LOVINGTON — It’s the end of an era for radio in Lea County.

After nearly 65 years on air, Lovington radio station KLEA broadcasted for the last time on Friday and closed its doors. Days later on Wednesday, the building located on Country Club Drive was quiet and locked to visitors. The radio staple spent decades airing top tunes and programs to listeners throughout eastern New Mexico and west Texas. Its closure comes at the heels of KLEA majority owners Iva Lea McKay Worley Barton and David Worley, Jr., deaths in recent years. Barton passed away in May 2016, while her son David followed in February.

KLEA’s roots trace back to Christmas Day 1952 on South Main Street and later moved to a new studio at its present day location in 1963. In 2017, the family decided not to keep the radio station open, while it’s general manager Susan Coe is “ready to retire.” Coe started working part-time at KLEA in the mid-1960s and later became general manager in 1990 after Betty Shelton retired. Shelton took over the reins when Coe’s father Hoyt Caldwell died in 1985.

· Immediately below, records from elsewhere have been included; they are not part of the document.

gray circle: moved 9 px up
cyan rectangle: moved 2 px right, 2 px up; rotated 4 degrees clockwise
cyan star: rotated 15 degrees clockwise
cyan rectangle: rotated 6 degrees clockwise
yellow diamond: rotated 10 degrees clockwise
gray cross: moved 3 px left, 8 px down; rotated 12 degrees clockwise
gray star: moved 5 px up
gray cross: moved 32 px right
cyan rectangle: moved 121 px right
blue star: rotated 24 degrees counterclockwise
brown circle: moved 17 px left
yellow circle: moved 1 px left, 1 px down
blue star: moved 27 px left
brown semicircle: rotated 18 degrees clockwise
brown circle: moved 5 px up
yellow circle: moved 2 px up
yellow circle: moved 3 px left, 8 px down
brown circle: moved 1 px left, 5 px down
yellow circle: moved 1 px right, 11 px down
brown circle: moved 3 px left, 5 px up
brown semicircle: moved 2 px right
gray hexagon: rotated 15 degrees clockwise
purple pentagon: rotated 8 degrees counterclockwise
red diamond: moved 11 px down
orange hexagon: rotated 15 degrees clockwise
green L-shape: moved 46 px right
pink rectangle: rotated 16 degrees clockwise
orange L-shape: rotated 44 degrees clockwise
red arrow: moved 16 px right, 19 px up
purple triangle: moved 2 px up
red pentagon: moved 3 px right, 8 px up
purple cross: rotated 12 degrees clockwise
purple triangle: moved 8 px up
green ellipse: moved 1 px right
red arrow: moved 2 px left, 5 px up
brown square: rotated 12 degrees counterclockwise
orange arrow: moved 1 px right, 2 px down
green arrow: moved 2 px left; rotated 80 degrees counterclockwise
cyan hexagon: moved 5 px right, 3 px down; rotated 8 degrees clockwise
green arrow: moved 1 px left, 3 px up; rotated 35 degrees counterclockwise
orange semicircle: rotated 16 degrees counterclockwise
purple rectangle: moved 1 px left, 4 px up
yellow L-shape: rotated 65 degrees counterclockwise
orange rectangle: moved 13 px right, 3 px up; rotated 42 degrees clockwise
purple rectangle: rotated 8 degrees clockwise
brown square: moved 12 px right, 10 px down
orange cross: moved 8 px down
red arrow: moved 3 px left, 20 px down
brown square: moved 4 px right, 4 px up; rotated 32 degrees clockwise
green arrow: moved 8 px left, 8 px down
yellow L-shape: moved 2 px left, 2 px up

“We started out with country on the AM. We started with AM (630), of course, in ‘52,” she said. “There’s a period in the mid-1960s, we had a high school kid who came out and did two hours of ‘Top 40.’ And ‘99, we went to Oldies 101.7 and then kind of merged into classic hits, oldies and classic hits.” For its last day on air, Coe said KLEA did some “reminiscing,” and when looking back, she expressed her favorite part of it all was serving the community. The station had a hand in helping with blood drives, broadcasting Lovington Wildcat sports, election returns and doing giveaways like giant stuffed rabbits for Easter.

“(We) gave away six-foot bunny rabbits in the early ‘60s, I think, for Easter. Over six-foot stuffed bunnies. We had every mother that won ‘em just mad as heck at us,” she laughed.

One longtime Lovington resident, City Commissioner Bernard Butcher, fondly looked back on KLEA’s coverage of his little league games as a child and called it a “shame” it had to go off the air. Butcher has lived in the community for 55 years.

“As a youngster, back in 1970, KLEA broadcast all of our district and state and nationals,” Butcher said. “I played on the only team in little league, at the 12-year-old division, to win district, go to state and go to nationals. They actually broadcast those games for the folks here in Lovington and the surrounding areas when we went to Denver that year.”

He said it was “pretty awesome” to have the community and radio station “follow you that far.”

“It was pretty amazing that your folks and the people back here could listen to you,” Butcher said. “Even in today’s society with our high school sports, we’ll no longer have that. No voice of Loving-ton. I’m sure our surrounding areas — Hobbs may carry it and they may not, but KLEA was surely a blessing for this part of the world. And we’re going to miss it. We really are.” KLEA also interviewed school coaches and children, and did a 15-minute live school program for years.

“We did it every day for many years,” Coe remembered. “Classes would go down to the administration building and we had a microphone set up there and they’d do a 15-minute program live. And you still have people that comment about ‘I was on the radio.’”

She stressed KLEA’s emphasis on community service and was unsure on the future of the building.

“We were proud to serve the fine people here for many, many years,” Coe said. “Very proud to serve our listening audience and our longtime advertisers. It was a privilege.”